La Uil, che i vecchi carnitiani amavano definire “uno stato d’animo” più che un sindacato, è andata a congresso su una linea opposta a quella che sosteneva fino a non molto tempo fa. Roba da far invidia alle piroette di Sergio D’Antoni, che fu capace di “sciogliere la Cisl” con un’intervista perché voleva l’unità sindacale a tutti i costi (accadde alla vigilia dell’assemblea organizzativa di Rimini nel 1995) per lanciarsi poco dopo in un progetto di unità con altri soggetti di rappresentanza di area cattolica (la “grande Cisl”) che prescindeva dagli altri sindacati (naturalmente non se ne fece nulla in un caso né nell’altro).

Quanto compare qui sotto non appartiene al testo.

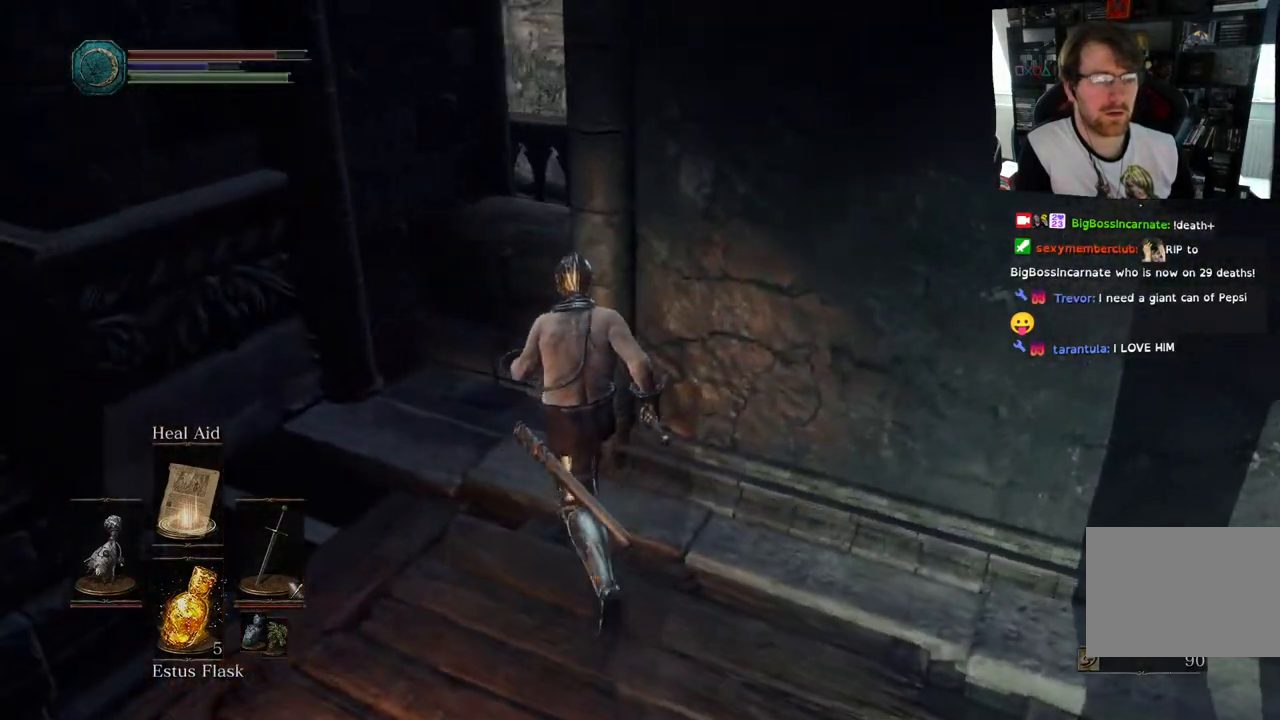
{"buttons": [], "left_stick": "up", "right_stick": "right", "events": [[133, "left_stick", "up-left"], [483, "left_stick", "up"]]}
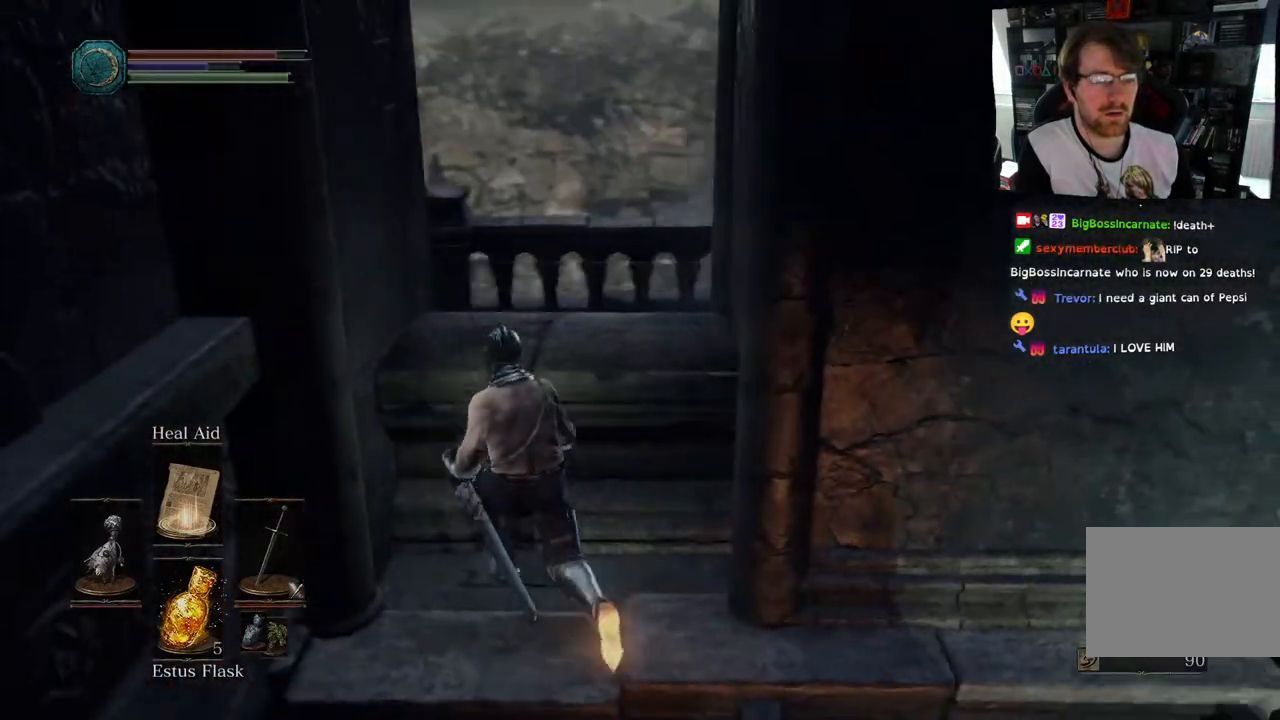
{"buttons": [], "left_stick": "right", "right_stick": "right", "events": [[217, "left_stick", "right"]]}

Non meno acrobatico, l’ardito Bombardieri è passato con un salto mortale dalle piazze rossoblù con la Cgil e dagli scioperi generali con Landini che predicava la “rivolta sociale” alla collaborazione con il governo Meloni su una linea che il Comintern avrebbe potuto definire “socialfascista”.
E non si tratta solo di linee diverse in momenti diversi, cosa che ci può stare (magari a patto di spiegare meglio il perché), ma addirittura di linee diverse nello stesso momento. Roba da far invidia alla “doppiezza” di Palmiro Togliatti, perché, a leggere certi commenti, le posizioni emerse dal congresso a Padova sono almeno tre. E la scelta fra queste, di volta in volte e a seconda delle circostanze, può ricordare la domanda di Mike Bongiorno ai concorrenti che entravano in cabina per la domanda del raddoppio finale: “Quale busta vuole, la Uno, la Due o la Tre?” (quest’ultima da pronunciare con la “e” finale ben aperta),
La prima linea è quella dell’unità sindacale sancita dalla piattaforma appena varata con Cgil e Cisl che, prevediamo, porterà ad annunciare un nuovo accordo “storico”. Come tutti quelli che, da trent’anni, tengono i salari fermi (perché questo dice la storia dei fatti).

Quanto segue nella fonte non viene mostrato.